Kay gave federal agents the names of five other players who he believed used opiates while they were Angels. Asked Sunday whether they were current or former players, Molfetta said, “It’s a combination.”
Molfetta was retained by Kay almost two months ago out of a concern that Kay might be made a “scapegoat” in the investigation into Skaggs’ death.
Agents learned about the oxycodone transactions between Kay and Skaggs after reviewing text messages between the two, ESPN reported, citing sources. Kay’s wife, Camela, and his mother, Sandy, told ESPN’s “Outside the Lines” program that a series of Venmo transactions ranging from $150 to $600 between Skaggs and Kay were for drugs.
According to ESPN, Kay told investigators that he illegally obtained six oxycodone pills and gave three to Skaggs several days before the team left California for Texas. Skaggs texted Kay the day the team left seeking more oxycodone, a request Kay told investigators he was unable to fulfill.
“Legally speaking, you look at the Texas investigation, and anything my client did took place in California,” Molfetta said. “You look at the California investigation, and morally, professionally in terms of their obligations to Major League Baseball, maybe the Angels did something wrong.
“But I don’t see how legally they did anything wrong from a criminal perspective. Civil liability is a different animal altogether.”
Attorneys have said that tens of millions of dollars could be at stake in a potential wrongful-death lawsuit if attorneys can prove a party besides Skaggs might be at least partially responsible for his death. Skaggs was under contract for $3.7 million in 2019 and would have had one more year of arbitration before becoming a free agent in 2021. He was 7-7 with a 4.29 ERA in 15 starts in 2019 and had a career record of 28-38 with a 4.41 ERA in 96 starts.
MLB and the players’ union are expected to discuss whether to expand the major league drug testing program to include random screenings for opioids.
“A guy gives someone pills two days before a trip, proving that person was a heavy user … it doesn’t defy credulity to think those pills were gone long before that plane left Orange County,” Molfetta said. “And those pills weren’t enough to get Tyler into the state he was in. Was it contributing? I don’t know. But was it the cause? I don’t think you can say that.”

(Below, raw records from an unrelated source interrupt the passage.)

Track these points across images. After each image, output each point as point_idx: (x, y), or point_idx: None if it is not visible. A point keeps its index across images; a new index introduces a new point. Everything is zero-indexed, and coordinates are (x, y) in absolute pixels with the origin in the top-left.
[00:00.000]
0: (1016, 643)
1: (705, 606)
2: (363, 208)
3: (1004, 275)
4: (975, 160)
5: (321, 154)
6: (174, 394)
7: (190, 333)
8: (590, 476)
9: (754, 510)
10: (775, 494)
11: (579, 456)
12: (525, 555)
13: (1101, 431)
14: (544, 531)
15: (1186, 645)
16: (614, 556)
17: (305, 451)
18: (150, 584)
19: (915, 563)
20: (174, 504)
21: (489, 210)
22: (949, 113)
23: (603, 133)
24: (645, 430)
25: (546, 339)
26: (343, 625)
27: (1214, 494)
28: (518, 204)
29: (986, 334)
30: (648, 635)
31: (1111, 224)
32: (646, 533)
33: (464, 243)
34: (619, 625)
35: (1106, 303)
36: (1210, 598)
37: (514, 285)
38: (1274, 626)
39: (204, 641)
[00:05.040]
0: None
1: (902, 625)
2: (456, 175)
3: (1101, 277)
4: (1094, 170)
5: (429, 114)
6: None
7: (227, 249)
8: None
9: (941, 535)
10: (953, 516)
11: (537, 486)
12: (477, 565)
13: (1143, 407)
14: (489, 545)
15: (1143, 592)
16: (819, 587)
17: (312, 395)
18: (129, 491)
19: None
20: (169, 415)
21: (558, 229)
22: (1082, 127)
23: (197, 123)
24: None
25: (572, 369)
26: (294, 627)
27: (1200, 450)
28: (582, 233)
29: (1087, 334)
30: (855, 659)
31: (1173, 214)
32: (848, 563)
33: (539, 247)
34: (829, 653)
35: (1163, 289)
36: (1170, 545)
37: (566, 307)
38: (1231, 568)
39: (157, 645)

Molfetta said Kay, 45, was approached by federal authorities in mid-September and that Kay volunteered to cooperate. Kay was not subpoenaed. Molfetta said he has not been told whether Kay is a subject, witness or target of the investigation. Typically, the federal government is more likely to prosecute drug dealers than users.
“Watching and reading the sordid details of my own weaknesses unfold on the national stage has been nothing short of horrible,” Kay said in his statement. “However, I am aware and respectful of the fact that my pain is entirely insignificant compared to the pain that the Skaggs’ family is feeling and will continue to feel for the rest of their lives.
“I made the decision to cooperate with law enforcement because I felt that it was the right thing to do. That is all I can do from this point on. If it comes with public shame and derision, I accept that.”